788 Franklin Avenue, Crown Heights
“Was this that shady bodega?” my Crown Heights friend asked her roommate as she looked up at the glossy aquamarine paneling on the high ceilings at Glady’s. “Like, where they’d send a 7-year-old to the basement to get stuff for you?” Now, blond-wood floors match the communal tables, which are lined with metal chairs painted a distressed teal. Neatly piled firewood, ready for the wood-burning stove, gave a rustic feel to mod red shelving, and in the open kitchen one of the cooks—there were four or five of them, looking like a band of bearded brothers—seemed to be working over an open flame. All signs of the former occupant here at Franklin Avenue and Lincoln Place have been erased.
In their place, a cheerful bartender poured summery cocktails and talked about the ingredients on the menu that were delivered via his girlfriend’s bicycle from a farm in North Brooklyn.
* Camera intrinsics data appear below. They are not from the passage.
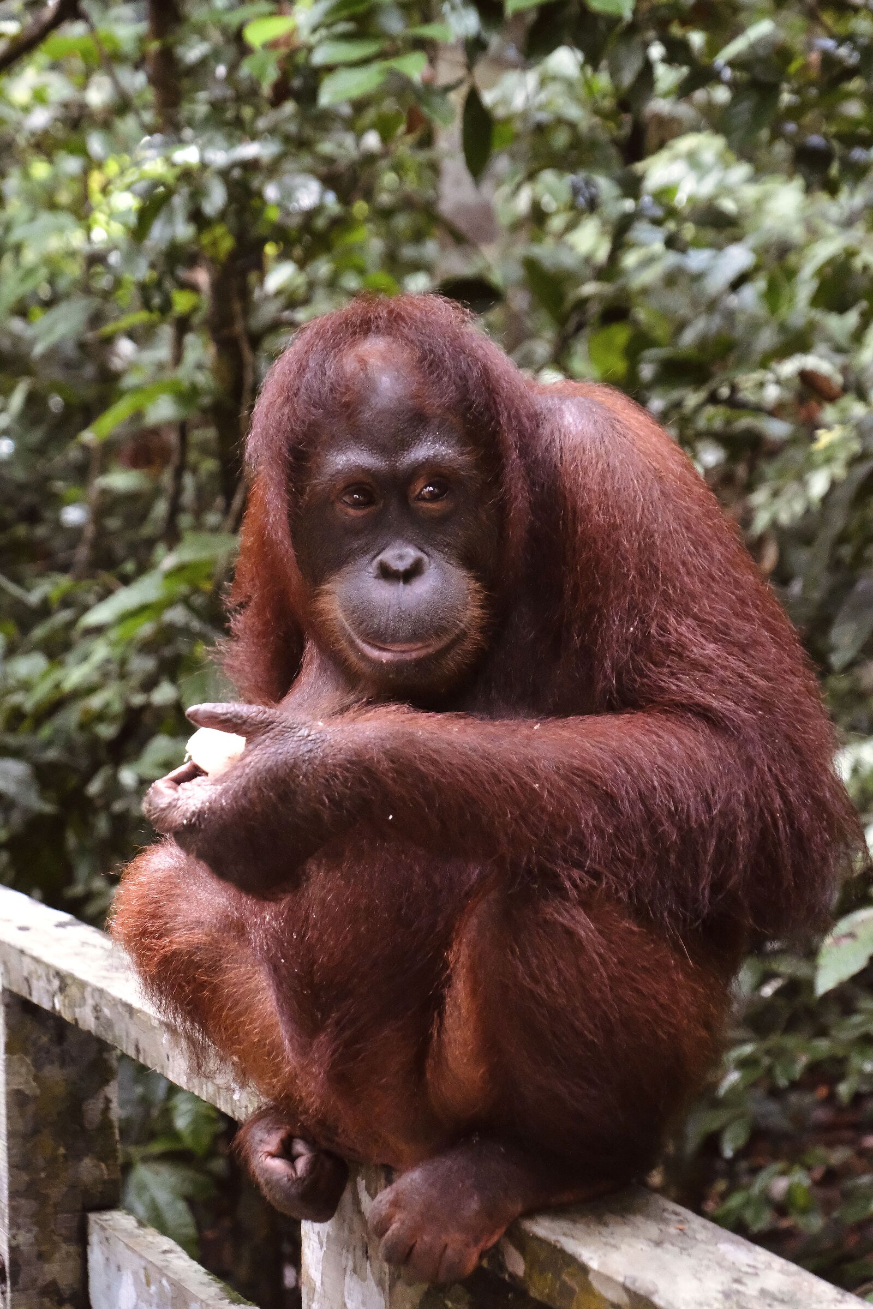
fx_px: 3419
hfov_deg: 14.6
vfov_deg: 21.7
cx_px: 436
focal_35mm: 94
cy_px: 654
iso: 12800
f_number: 5.3
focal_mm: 62.4
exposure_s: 1/1000
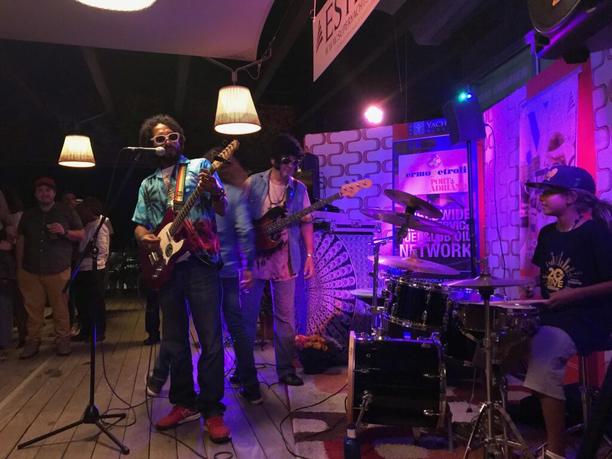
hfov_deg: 63.4
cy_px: 230
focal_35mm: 28
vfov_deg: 49.7
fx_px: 495
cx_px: 306
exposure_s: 1/5
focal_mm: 3.99
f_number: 1.8
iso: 100
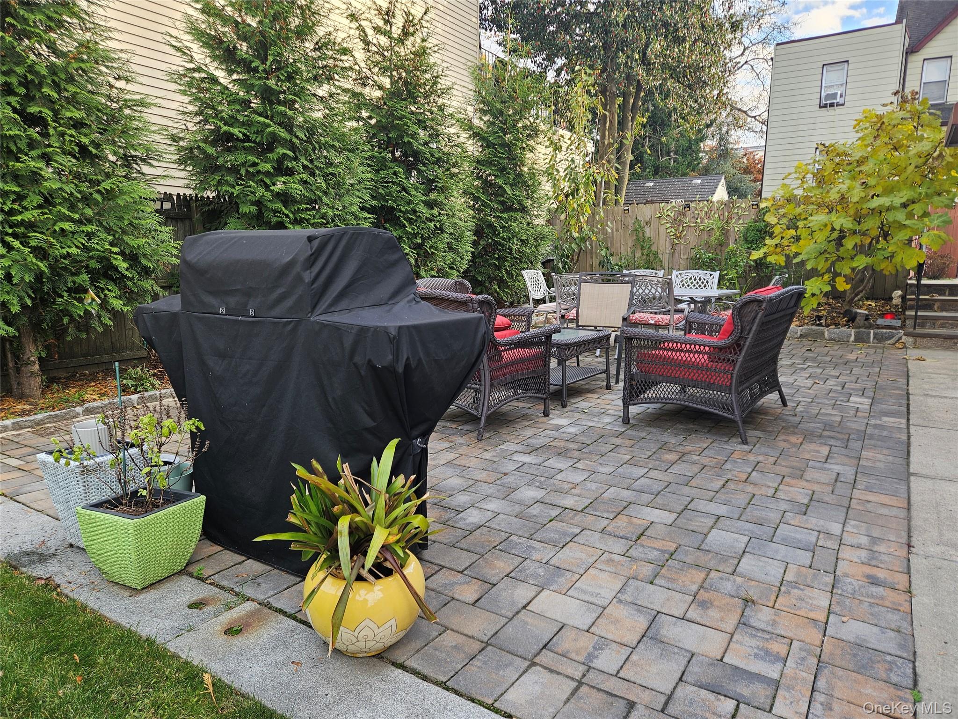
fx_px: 637
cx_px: 479
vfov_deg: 58.9
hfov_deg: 73.9
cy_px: 360
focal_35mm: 23
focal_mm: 5.4
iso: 25
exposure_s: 1/120
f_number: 1.8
The small-plates menu put an inspired spin on the early-summer CSA specialties. Dark pools of smoked whey—a yogurt-like cheese-making byproduct infused with smoldering flavor—enhanced a plate of lightly grilled garlic scapes, fermented garlic and richly fatty guanciale. Earthy sunchokes served several ways (raw, roasted and fried) paired well with piney rosemary and the succulent leaves of sweet-sour purslane. A bright and citrusy basil gimlet, made with fresh basil, gin, lemon and lime, tasted like springtime in a glass, and the Greenwich sour, a bourbon cocktail with lemon and Cointreau, was topped off with a summery and sparkling Lambrusco floater. We also sampled one of the house-bottled sodas, a deliciously boozy and herbaceous root beer, which may have been even more magical if we’d thought to pair it with the smoked maple ice cream—a deceptively simple, must-taste dessert that perfectly balanced sweetness and smokiness in every bite.
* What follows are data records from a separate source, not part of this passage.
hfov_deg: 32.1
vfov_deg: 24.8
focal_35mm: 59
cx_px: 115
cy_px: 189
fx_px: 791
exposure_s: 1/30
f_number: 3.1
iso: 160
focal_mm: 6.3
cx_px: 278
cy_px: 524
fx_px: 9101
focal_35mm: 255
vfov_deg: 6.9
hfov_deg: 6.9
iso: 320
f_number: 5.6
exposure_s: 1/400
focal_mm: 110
Though Glady’s bills itself as a sandwich shop, only one of the sandwiches we tried—the grilled truffled cheese with truffle butter and caramelized shallots—stood up to the drinks, snacks and that incredible ice cream. Though the Pollos Hermanos, a Buffalo-style pulled-chicken hero, was tasty, it seemed steeply priced at $12, especially since the sandwiches here don’t come with any sides. The Bubie, a standard combination of corned beef, sauerkraut, cheese and mustard, could’ve used a little something extra—perhaps a dash of the smoked whey that dotted the garlic scapes.
After dinner, as we walked down Crown Heights side streets, we paused to listen as one of the neighbors blasted slow jams at an impressively high volume into the warm summer night. The neighborhood might change, but it also stays the same.